Overcoming Racial and Ethnic Disparities in Healthcare

 Behind the Cancer Headlines®

February 28, 2005 


Hidden biases in data and analytical methods may obscure important insights needed to close the gap in persistent U.S. racial and ethnic disparities in health, said David Williams, the Harold W. Cruse Collegiate Professor of Sociology at the University of Michigan, who delivered the inaugural Diversity and Public Health lecture at the Harvard School of Public Health (HSPH). 

"If you think about it, we’ve done a lot – greater access to hospitals, Medicare and Medicaid, the Civil Rights revolution," said Williams. "One of the implications [of health disparities] is that what we have done to date hasn’t worked. We need to think about what we can do differently." 

Williams spoke at the first lecture in a new series designed to bring distinguished minority scientists and scholars to HSPH to speak on important public health topics. 

Covering a range of issues in health disparities research, Williams began with well-documented differences in health conditions among groups of Americans. The best-documented pattern of differences is between African Americans and whites, he said. For example, in Mississippi, where both whites and African Americans have the highest rates of heart disease in the country, the death rates for the sickest white women are lower than for the healthiest black women.  

Even for experts, the existence or magnitude of disparities still may be hidden in the way data are measured, analyzed, and presented, Williams said. 

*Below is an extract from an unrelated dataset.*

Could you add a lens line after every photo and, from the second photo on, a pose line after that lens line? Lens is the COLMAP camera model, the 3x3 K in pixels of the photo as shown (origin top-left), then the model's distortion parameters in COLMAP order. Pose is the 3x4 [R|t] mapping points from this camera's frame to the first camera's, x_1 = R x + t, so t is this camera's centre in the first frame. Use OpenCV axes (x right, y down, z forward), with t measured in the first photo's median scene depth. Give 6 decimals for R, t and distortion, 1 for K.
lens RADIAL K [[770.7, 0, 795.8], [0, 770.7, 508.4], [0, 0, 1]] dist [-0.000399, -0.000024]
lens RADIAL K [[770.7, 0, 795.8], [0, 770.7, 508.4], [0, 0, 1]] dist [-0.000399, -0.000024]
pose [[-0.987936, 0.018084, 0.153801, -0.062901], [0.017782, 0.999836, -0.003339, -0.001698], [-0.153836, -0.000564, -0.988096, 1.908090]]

For instance, age adjustments are a reasonable and widespread way to compare relative risks between populations, but they conceal a racial health gap in early life, he said. Age-specific mortality rates for blacks are at least 100 percent higher than whites from ages one to four and from ages 25 to 54. But this huge difference is hidden when policymakers talk about overall age-adjusted rates, which is 30 percent higher for blacks when compared to whites. Still high, but not as dramatic as the more specific analysis.  

Infant mortality rates have dropped dramatically for both blacks and whites, but the gap in death rates between the two groups has widened tremendously. Today, a black infant is 2.5 times more likely to die than a white infant. In 1950, a black infant was 1.6 times more likely to die than a white infant. 

Biology alone cannot explain the differences. "The whole issue of race and biology raises important opportunities for research," Williams said. "Biology is adaptive to environmental conditions. Not surprisingly, you will find biological differences in groups living in different conditions. It’s important to observe whether the differences are innate due to an underlying genetic endowment, or acquired due to the environment. I don’t think we’re looking at an either/or model. We need to understand how these issues come together to affect health." 

For example, a simple biological model doesn’t seem to be an option for explaining underlying differences in hypertension. Researchers are seeking a possible gene underlying the higher rates of hypertension in U.S. blacks, he said, but one study showed low rates of hypertension among people of West African origin still living in Nigeria and Cameroon compared to high rates among those in Illinois. U.S. whites have higher rates of hypertension than blacks living in Africa, he said. 

As health disparities researchers have moved away from biology, they have focused on socioeconomic status (SES) to explain health disparities, Williams said. SES is a powerful predictor of health, but race has an independent effect at every income level.  

Residential segregation is also high at every income level and, in many U.S. cities, it is close to the legally mandated level of apartheid South Africa. Sixty-six percent of blacks in the U.S. would need to move in order to evenly distribute blacks and whites in neighborhoods. 

Effective interventions are a crucial area of research, he said. The relatively better health of U.S. whites is still not optimal compared to people in two dozen countries spending less on health care. Researchers need to identify policies that improve health overall, as well as target interventions to address disparities. 

Researchers also need to delve into resilience factors, such as religion, which provides a strikingly broad range of protection across a range of health outcomes, Williams said.